All of these moving parts and relationships are handled magnificently and are given just enough time not to distract from Abel’s core story while still being fleshed out enough to impact dramatically. Ron Patane’s editing allows images to linger just slightly longer than they should. As a result the pacing is allowed to come to a slow boil and every second of the picture is filled with a tremendous sense of dread that with every second, gesture, word, and decision Abel’s whole world could come crashing down. Abel and the audience suspect that any deviation from his difficult path of non-violence will spring to life a system of violence that will grow into something wholly out of his control.

Oscar Isaac is unrecognizable as Abel, after his role as a homeless folk artist in Inside Llewyn Davis, and plays the character with an incredible amount of control and ferocity, fitting to a character that is on the brink of losing that very control.  His overcoat is impeccably clean amidst the snowy, dirt and salt-caked landscapes of New York City, as if to physically assert his moral and physical superiority to the world he has to conduct himself in.
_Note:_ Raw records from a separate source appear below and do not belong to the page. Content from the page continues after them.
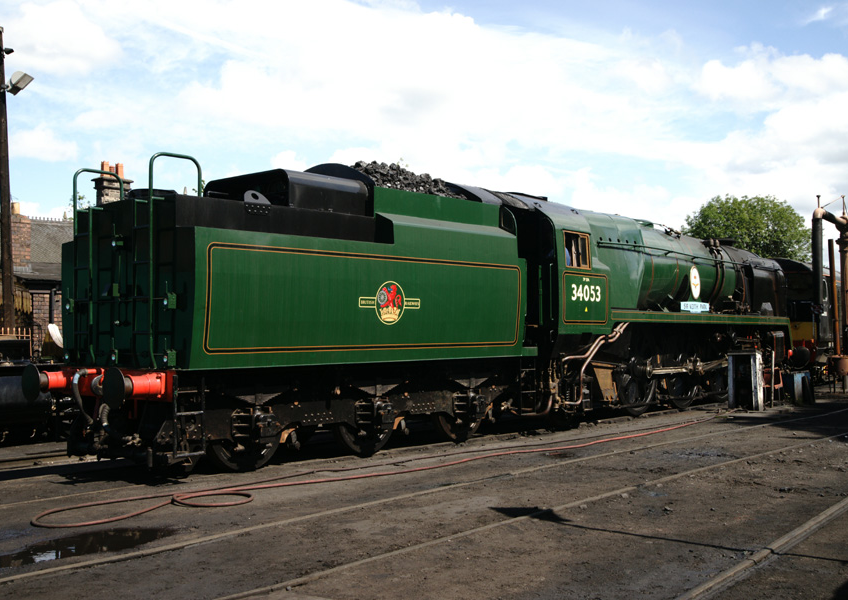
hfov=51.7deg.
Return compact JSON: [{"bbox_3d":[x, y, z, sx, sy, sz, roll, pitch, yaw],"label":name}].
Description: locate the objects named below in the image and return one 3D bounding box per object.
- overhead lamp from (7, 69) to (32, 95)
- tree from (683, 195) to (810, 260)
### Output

Abel is undermined by his own wife, who is quick to resort to the methods of her mob associated father.  Anna keeps two sets of books for the company and even brings a handgun into the house to protect her family.  If Abel thought dealing with his competitors was difficult, they are nothing against Jessica Chastain’s Anna.  Chastain gets right in Isaac’s face and asserts her position as a mother that will not accept failure or compromise for both her family and business. When the cops show up at their house, Chastain oozes charm and courteousness one second and moments later transforms into a wolf, ready to attack. Like Abel, her wardrobe reveals much about her personality, particularly that she is willing to utilize her sexuality to manipulate others.

That world is brought to life wonderfully by cinematographer Bradford Young, who is riding hot off of his work in Selma. The rich blacks of Gordon Willis’ cinematography in The Godfather: Part II return here, as characters lurk in the relative safety of the unlit corners of this world. The rest of Young’s world is revealed in a rusty yellow light that calls forth the griminess of Brooklyn and the oils that Abel’s company sells. Alex Ebert, the frontman for Edward Sharpe and the Magnetic Zeros, provides a score to the film that starts triumphant with blaring trumpets, pounding piano, and electronic hymnals and slowly strips itself down, instrument by instrument, until the film’s proceedings are dominated mostly by a terrifying silence.

J. C. Chandor’s direction is so confident and cohesive that it allows all of these elements to coalesce into an experience that never lets up from the start to finish. Close-ups combined with the moody score and shadowed lighting infuse dialogue scenes with dangerous pretense, as if any moment horrible violence could erupt. When Abel chases down a hijacker of one of his trucks through the graffiti-covered New York subway system of the 1980’s, the film feels like just about anything could happen. This level of potent drama is rare in any form of narrative storytelling.

Abel’s quest to prove himself better than the world he’s involved in becomes that of the  audience as well. The lack of specificity behind his motives asks audiences to question their own capitalistic motives as they operate in America’s dog-eat-dog society. A Most Violent Year places Abel in confrontations with all of the various people he has been on his rise to the top and asks him to consider just how morally superior he actually is. What concessions are made on his path to success and are his concessions hidden behind the façade of the “more right” choice?